I riferimenti e i paragoni sono tanti. La raccolta si conclude con dei saggi più lunghi sui registi (Hitchcock e Fellini) che amava particolarmente e cui aveva dedicato tesi di laurea e libri. Fellini è spesso citato, perché era non solo un vicino di casa in via Margutta dove abitava anche Ottavio Cirio Zanetti con sua madre, la critica teatrale Rita Cirio, ma anche un amico che lo invitava sul set e che gli prestava il suo emblematico cappello.

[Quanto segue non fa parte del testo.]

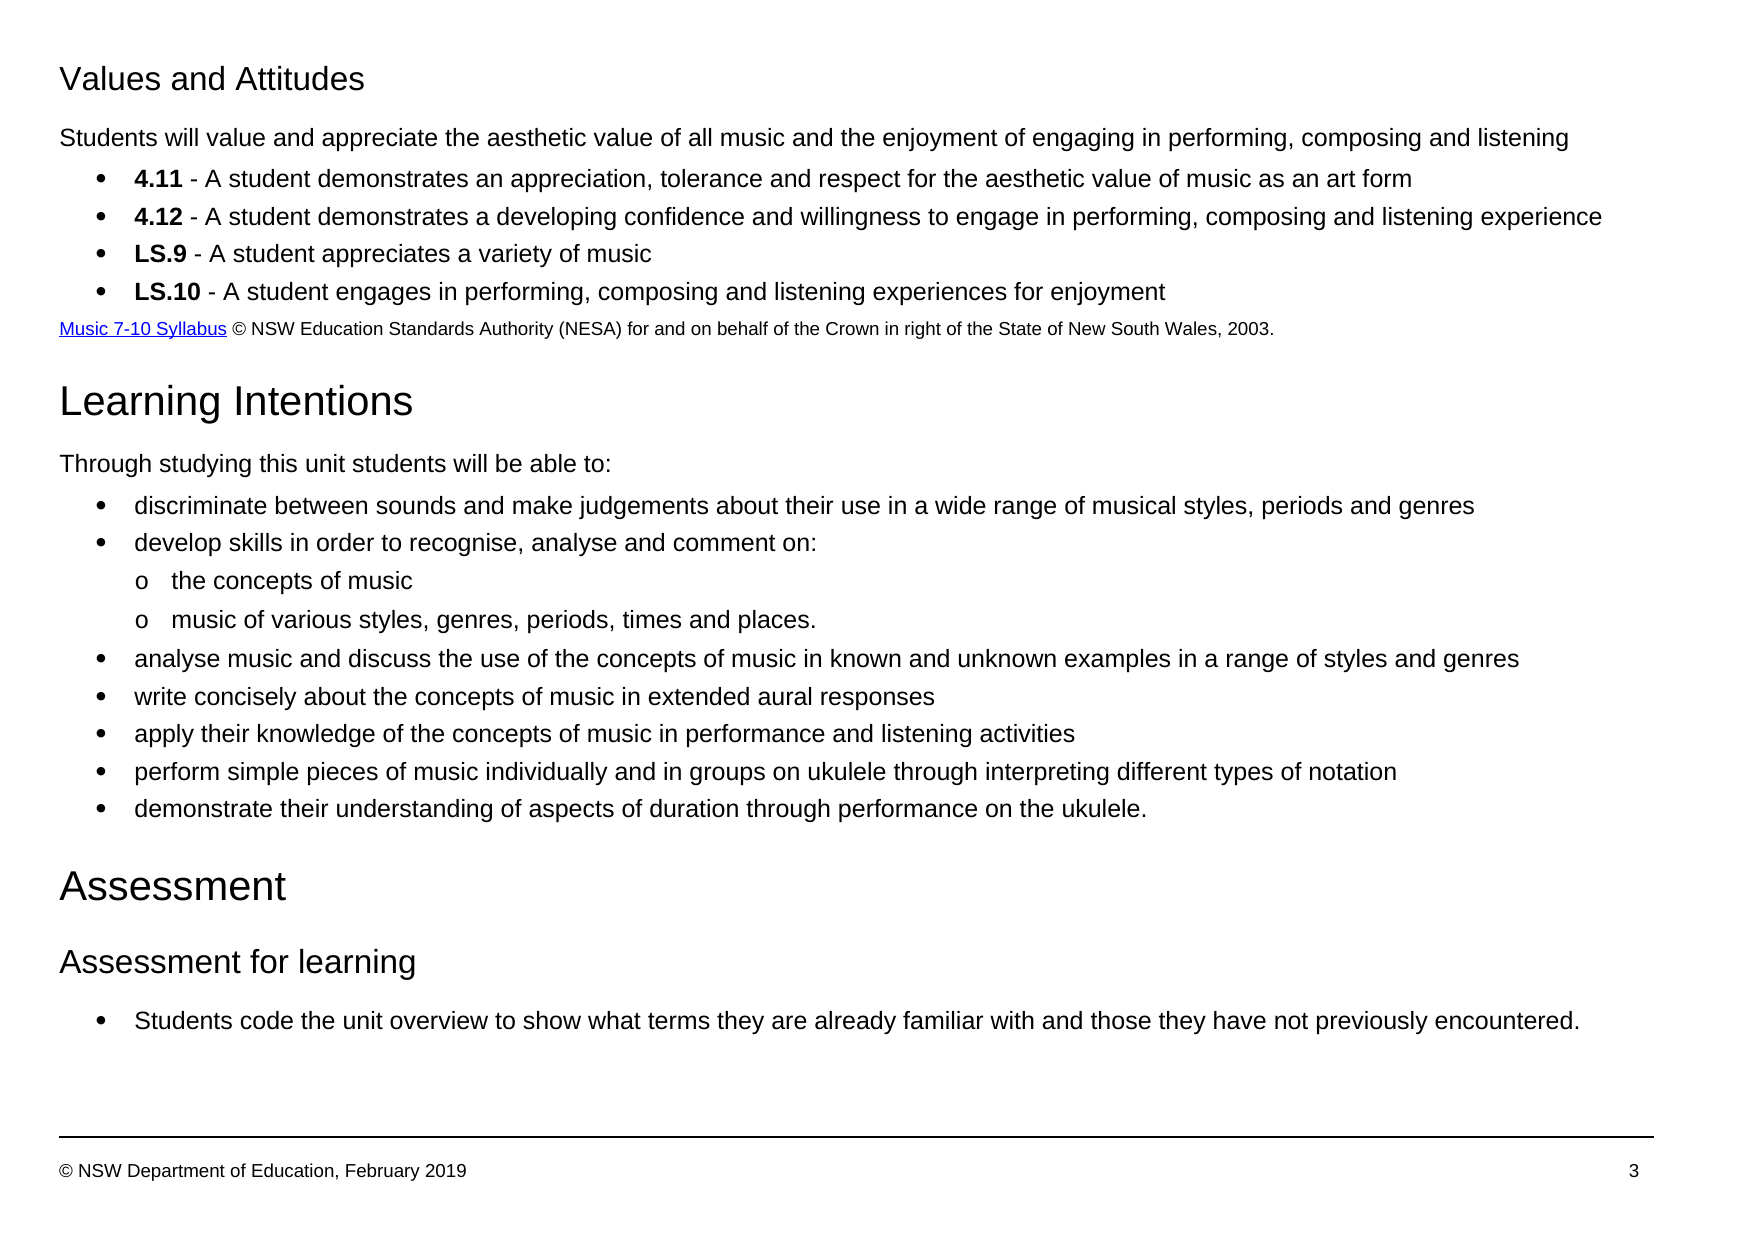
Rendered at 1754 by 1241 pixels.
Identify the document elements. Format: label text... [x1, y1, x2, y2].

list demonstrate their understanding of aspects of duration through performance on the ukulele. [97, 794, 1653, 823]
list the concepts of music [134, 566, 1653, 597]
text Music 7-10 Syllabus © NSW Education Standards Authority (NESA) for and on behalf of the Crown in right of the State of New South Wales, 2003. [59, 314, 1594, 339]
subtitle Learning Intentions [59, 376, 1653, 424]
list 4.11 - A student demonstrates an appreciation, tolerance and respect for the aesthetic value of music as an art form [97, 164, 1653, 193]
list write concisely about the concepts of music in extended aural responses [97, 682, 1653, 711]
subtitle Values and Attitudes [59, 59, 1653, 97]
list LS.10 - A student engages in performing, composing and listening experiences for enjoyment [97, 276, 1653, 306]
text Through studying this unit students will be able to: [59, 449, 1653, 478]
subtitle Assessment for learning [59, 942, 1653, 981]
subtitle Assessment [59, 861, 1653, 909]
list apply their knowledge of the concepts of music in performance and listening activities [97, 719, 1653, 748]
list perform simple pieces of music individually and in groups on ukulele through interpreting different types of notation [97, 757, 1653, 786]
list 4.12 - A student demonstrates a developing confidence and willingness to engage in performing, composing and listening experience [97, 201, 1653, 231]
list music of various styles, genres, periods, times and places. [134, 605, 1653, 636]
list LS.9 - A student appreciates a variety of music [97, 239, 1653, 268]
list develop skills in order to recognise, analyse and comment on: [97, 528, 1653, 557]
list analyse music and discuss the use of the concepts of music in known and unknown examples in a range of styles and genres [97, 644, 1653, 673]
text Students will value and appreciate the aesthetic value of all music and the enjoyment of engaging in performing, composing and listening [59, 122, 1653, 151]
list discriminate between sounds and make judgements about their use in a wide range of musical styles, periods and genres [97, 491, 1653, 520]
list Students code the unit overview to show what terms they are already familiar with and those they have not previously encountered. [97, 1006, 1653, 1035]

C’è nell’organizzazione di ogni pezzo una grande libertà di tono, di registro che dà all’insieme una diversità vivace, mai ripetitiva nella struttura e l’argomentazione. Si sente la voce di un confidente più che di un semplice consigliere erudito. Basta paragonare la recensione di Venere in pelliccia di Polanski a quella di Quel che sapeva Maisie di Scott McGehee e David Siegel. Nel primo, più che l’intreccio, Ottavio Cirio Zanetti prova a capire la genesi e la funzione del film, nella lunga e variegata carriera del regista polacco. Mentre per il film americano, affronta appunto il problema dell’adattamento (e dell’aggiornamento) di un capolavoro letterario.
E quando si leggono in continuità tutte le recensioni, si capisce che l’autore ci parla anche di sé. Non solo quando allude ad eventi autobiografici, ai propri spostamenti geografici, ai fatti mondiali (stragi, guerre, tensioni politiche di quel periodo molto agitato dal quale inevitabilmente il cinema è segnato), ai motivi casuali che l’hanno portato a vedere questo film in particolare, ma addirittura quando si intuiscono le ragioni profonde del suo interesse non solo razionale e estetico, piuttosto emozionale e intimo (come quando rende conto di Joker di Todd Phillips o de Le verità di Hirokazu Kore-Eda). Un bel film è sempre un film che ci parla di noi. Insieme specchio e scappatoia per ogni regista consapevole e per ogni spettatore sensibile. Due qualità che sicuramente l’autore aveva.